Stored data entries:
++++++++

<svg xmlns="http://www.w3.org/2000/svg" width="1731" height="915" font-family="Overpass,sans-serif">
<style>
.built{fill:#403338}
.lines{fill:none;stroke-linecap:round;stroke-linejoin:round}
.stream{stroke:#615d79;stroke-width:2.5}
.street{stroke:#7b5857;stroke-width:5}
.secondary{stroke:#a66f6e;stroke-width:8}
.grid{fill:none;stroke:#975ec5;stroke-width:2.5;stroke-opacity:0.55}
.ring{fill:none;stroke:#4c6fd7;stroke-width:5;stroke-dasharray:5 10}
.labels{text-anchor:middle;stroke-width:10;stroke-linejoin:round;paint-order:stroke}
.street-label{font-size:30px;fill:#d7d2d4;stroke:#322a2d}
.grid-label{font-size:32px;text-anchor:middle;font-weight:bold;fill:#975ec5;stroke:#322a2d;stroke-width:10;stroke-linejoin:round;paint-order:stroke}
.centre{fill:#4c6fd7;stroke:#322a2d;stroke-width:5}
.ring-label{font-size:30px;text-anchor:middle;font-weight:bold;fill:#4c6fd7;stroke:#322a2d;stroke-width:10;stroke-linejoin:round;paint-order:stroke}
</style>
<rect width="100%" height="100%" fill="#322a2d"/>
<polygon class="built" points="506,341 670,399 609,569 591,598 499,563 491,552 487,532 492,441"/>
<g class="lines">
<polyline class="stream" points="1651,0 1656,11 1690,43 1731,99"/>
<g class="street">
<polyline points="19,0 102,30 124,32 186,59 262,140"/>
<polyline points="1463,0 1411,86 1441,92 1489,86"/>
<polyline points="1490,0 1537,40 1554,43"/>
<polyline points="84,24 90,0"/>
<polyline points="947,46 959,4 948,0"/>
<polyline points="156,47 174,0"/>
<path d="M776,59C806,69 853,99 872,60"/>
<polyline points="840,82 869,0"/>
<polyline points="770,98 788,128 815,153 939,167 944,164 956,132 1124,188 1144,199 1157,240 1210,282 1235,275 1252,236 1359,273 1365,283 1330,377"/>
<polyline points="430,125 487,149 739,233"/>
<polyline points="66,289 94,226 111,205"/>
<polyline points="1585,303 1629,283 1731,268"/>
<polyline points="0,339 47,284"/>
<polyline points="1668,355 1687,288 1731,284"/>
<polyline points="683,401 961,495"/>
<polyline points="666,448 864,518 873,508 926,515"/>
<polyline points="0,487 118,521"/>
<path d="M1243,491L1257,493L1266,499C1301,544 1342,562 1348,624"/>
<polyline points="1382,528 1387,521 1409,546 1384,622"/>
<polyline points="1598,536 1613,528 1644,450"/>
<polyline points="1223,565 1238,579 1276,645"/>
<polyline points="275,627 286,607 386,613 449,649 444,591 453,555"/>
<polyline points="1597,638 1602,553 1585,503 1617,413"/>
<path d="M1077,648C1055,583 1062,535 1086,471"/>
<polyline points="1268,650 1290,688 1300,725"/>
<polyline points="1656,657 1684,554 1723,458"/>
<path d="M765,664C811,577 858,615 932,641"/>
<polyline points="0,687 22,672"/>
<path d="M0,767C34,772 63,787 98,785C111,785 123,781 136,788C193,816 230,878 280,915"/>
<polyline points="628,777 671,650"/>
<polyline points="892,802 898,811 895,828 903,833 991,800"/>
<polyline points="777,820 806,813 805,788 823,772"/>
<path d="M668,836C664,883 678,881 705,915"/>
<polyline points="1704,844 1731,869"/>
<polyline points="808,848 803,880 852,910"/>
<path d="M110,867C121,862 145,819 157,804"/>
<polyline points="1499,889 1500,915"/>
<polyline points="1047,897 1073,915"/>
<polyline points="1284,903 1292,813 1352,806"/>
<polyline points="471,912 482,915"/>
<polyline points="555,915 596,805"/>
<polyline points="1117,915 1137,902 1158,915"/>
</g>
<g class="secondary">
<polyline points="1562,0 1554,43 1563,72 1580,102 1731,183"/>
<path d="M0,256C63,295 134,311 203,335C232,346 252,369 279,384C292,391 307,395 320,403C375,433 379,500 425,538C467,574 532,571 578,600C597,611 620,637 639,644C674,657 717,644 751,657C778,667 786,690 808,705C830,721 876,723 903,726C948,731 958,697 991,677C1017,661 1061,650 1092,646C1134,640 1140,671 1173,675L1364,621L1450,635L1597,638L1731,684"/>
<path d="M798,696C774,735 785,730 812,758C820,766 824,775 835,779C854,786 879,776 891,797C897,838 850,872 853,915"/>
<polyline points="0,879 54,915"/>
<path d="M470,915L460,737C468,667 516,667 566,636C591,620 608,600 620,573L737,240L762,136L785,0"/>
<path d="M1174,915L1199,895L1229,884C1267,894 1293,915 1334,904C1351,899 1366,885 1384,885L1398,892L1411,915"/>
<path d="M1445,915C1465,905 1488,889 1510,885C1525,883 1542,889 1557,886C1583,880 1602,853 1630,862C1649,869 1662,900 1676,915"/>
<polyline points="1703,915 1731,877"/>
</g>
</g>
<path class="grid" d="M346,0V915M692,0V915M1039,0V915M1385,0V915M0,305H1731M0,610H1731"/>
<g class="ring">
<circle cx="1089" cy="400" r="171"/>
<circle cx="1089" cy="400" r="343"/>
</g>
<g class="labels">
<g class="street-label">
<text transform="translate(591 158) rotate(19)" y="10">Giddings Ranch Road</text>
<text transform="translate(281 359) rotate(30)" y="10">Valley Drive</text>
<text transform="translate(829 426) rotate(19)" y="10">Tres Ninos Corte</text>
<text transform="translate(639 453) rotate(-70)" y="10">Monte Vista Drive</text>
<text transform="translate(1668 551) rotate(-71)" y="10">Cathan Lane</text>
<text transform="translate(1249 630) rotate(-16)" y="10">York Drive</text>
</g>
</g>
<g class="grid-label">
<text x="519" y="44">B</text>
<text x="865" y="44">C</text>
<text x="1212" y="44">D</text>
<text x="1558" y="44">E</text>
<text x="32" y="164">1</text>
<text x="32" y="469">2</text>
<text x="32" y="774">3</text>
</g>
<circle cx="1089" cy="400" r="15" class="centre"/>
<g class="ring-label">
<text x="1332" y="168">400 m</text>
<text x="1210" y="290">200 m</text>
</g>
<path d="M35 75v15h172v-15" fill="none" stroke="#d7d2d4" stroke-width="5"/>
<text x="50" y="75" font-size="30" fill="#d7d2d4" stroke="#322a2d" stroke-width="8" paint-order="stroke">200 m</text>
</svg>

++++++++

Reproduce every line above. Keep it exact.

Exercise solution:
<svg xmlns="http://www.w3.org/2000/svg" width="1731" height="915" font-family="Overpass,sans-serif">
<style>
.built{fill:#403338}
.lines{fill:none;stroke-linecap:round;stroke-linejoin:round}
.stream{stroke:#615d79;stroke-width:2.5}
.street{stroke:#7b5857;stroke-width:5}
.secondary{stroke:#a66f6e;stroke-width:8}
.grid{fill:none;stroke:#975ec5;stroke-width:2.5;stroke-opacity:0.55}
.ring{fill:none;stroke:#4c6fd7;stroke-width:5;stroke-dasharray:5 10}
.labels{text-anchor:middle;stroke-width:10;stroke-linejoin:round;paint-order:stroke}
.street-label{font-size:30px;fill:#d7d2d4;stroke:#322a2d}
.grid-label{font-size:32px;text-anchor:middle;font-weight:bold;fill:#975ec5;stroke:#322a2d;stroke-width:10;stroke-linejoin:round;paint-order:stroke}
.centre{fill:#4c6fd7;stroke:#322a2d;stroke-width:5}
.ring-label{font-size:30px;text-anchor:middle;font-weight:bold;fill:#4c6fd7;stroke:#322a2d;stroke-width:10;stroke-linejoin:round;paint-order:stroke}
</style>
<rect width="100%" height="100%" fill="#322a2d"/>
<polygon class="built" points="506,341 670,399 609,569 591,598 499,563 491,552 487,532 492,441"/>
<g class="lines">
<polyline class="stream" points="1651,0 1656,11 1690,43 1731,99"/>
<g class="street">
<polyline points="19,0 102,30 124,32 186,59 262,140"/>
<polyline points="1463,0 1411,86 1441,92 1489,86"/>
<polyline points="1490,0 1537,40 1554,43"/>
<polyline points="84,24 90,0"/>
<polyline points="947,46 959,4 948,0"/>
<polyline points="156,47 174,0"/>
<path d="M776,59C806,69 853,99 872,60"/>
<polyline points="840,82 869,0"/>
<polyline points="770,98 788,128 815,153 939,167 944,164 956,132 1124,188 1144,199 1157,240 1210,282 1235,275 1252,236 1359,273 1365,283 1330,377"/>
<polyline points="430,125 487,149 739,233"/>
<polyline points="66,289 94,226 111,205"/>
<polyline points="1585,303 1629,283 1731,268"/>
<polyline points="0,339 47,284"/>
<polyline points="1668,355 1687,288 1731,284"/>
<polyline points="683,401 961,495"/>
<polyline points="666,448 864,518 873,508 926,515"/>
<polyline points="0,487 118,521"/>
<path d="M1243,491L1257,493L1266,499C1301,544 1342,562 1348,624"/>
<polyline points="1382,528 1387,521 1409,546 1384,622"/>
<polyline points="1598,536 1613,528 1644,450"/>
<polyline points="1223,565 1238,579 1276,645"/>
<polyline points="275,627 286,607 386,613 449,649 444,591 453,555"/>
<polyline points="1597,638 1602,553 1585,503 1617,413"/>
<path d="M1077,648C1055,583 1062,535 1086,471"/>
<polyline points="1268,650 1290,688 1300,725"/>
<polyline points="1656,657 1684,554 1723,458"/>
<path d="M765,664C811,577 858,615 932,641"/>
<polyline points="0,687 22,672"/>
<path d="M0,767C34,772 63,787 98,785C111,785 123,781 136,788C193,816 230,878 280,915"/>
<polyline points="628,777 671,650"/>
<polyline points="892,802 898,811 895,828 903,833 991,800"/>
<polyline points="777,820 806,813 805,788 823,772"/>
<path d="M668,836C664,883 678,881 705,915"/>
<polyline points="1704,844 1731,869"/>
<polyline points="808,848 803,880 852,910"/>
<path d="M110,867C121,862 145,819 157,804"/>
<polyline points="1499,889 1500,915"/>
<polyline points="1047,897 1073,915"/>
<polyline points="1284,903 1292,813 1352,806"/>
<polyline points="471,912 482,915"/>
<polyline points="555,915 596,805"/>
<polyline points="1117,915 1137,902 1158,915"/>
</g>
<g class="secondary">
<polyline points="1562,0 1554,43 1563,72 1580,102 1731,183"/>
<path d="M0,256C63,295 134,311 203,335C232,346 252,369 279,384C292,391 307,395 320,403C375,433 379,500 425,538C467,574 532,571 578,600C597,611 620,637 639,644C674,657 717,644 751,657C778,667 786,690 808,705C830,721 876,723 903,726C948,731 958,697 991,677C1017,661 1061,650 1092,646C1134,640 1140,671 1173,675L1364,621L1450,635L1597,638L1731,684"/>
<path d="M798,696C774,735 785,730 812,758C820,766 824,775 835,779C854,786 879,776 891,797C897,838 850,872 853,915"/>
<polyline points="0,879 54,915"/>
<path d="M470,915L460,737C468,667 516,667 566,636C591,620 608,600 620,573L737,240L762,136L785,0"/>
<path d="M1174,915L1199,895L1229,884C1267,894 1293,915 1334,904C1351,899 1366,885 1384,885L1398,892L1411,915"/>
<path d="M1445,915C1465,905 1488,889 1510,885C1525,883 1542,889 1557,886C1583,880 1602,853 1630,862C1649,869 1662,900 1676,915"/>
<polyline points="1703,915 1731,877"/>
</g>
</g>
<path class="grid" d="M346,0V915M692,0V915M1039,0V915M1385,0V915M0,305H1731M0,610H1731"/>
<g class="ring">
<circle cx="1089" cy="400" r="171"/>
<circle cx="1089" cy="400" r="343"/>
</g>
<g class="labels">
<g class="street-label">
<text transform="translate(591 158) rotate(19)" y="10">Giddings Ranch Road</text>
<text transform="translate(281 359) rotate(30)" y="10">Valley Drive</text>
<text transform="translate(829 426) rotate(19)" y="10">Tres Ninos Corte</text>
<text transform="translate(639 453) rotate(-70)" y="10">Monte Vista Drive</text>
<text transform="translate(1668 551) rotate(-71)" y="10">Cathan Lane</text>
<text transform="translate(1249 630) rotate(-16)" y="10">York Drive</text>
</g>
</g>
<g class="grid-label">
<text x="519" y="44">B</text>
<text x="865" y="44">C</text>
<text x="1212" y="44">D</text>
<text x="1558" y="44">E</text>
<text x="32" y="164">1</text>
<text x="32" y="469">2</text>
<text x="32" y="774">3</text>
</g>
<circle cx="1089" cy="400" r="15" class="centre"/>
<g class="ring-label">
<text x="1332" y="168">400 m</text>
<text x="1210" y="290">200 m</text>
</g>
<path d="M35 75v15h172v-15" fill="none" stroke="#d7d2d4" stroke-width="5"/>
<text x="50" y="75" font-size="30" fill="#d7d2d4" stroke="#322a2d" stroke-width="8" paint-order="stroke">200 m</text>
</svg>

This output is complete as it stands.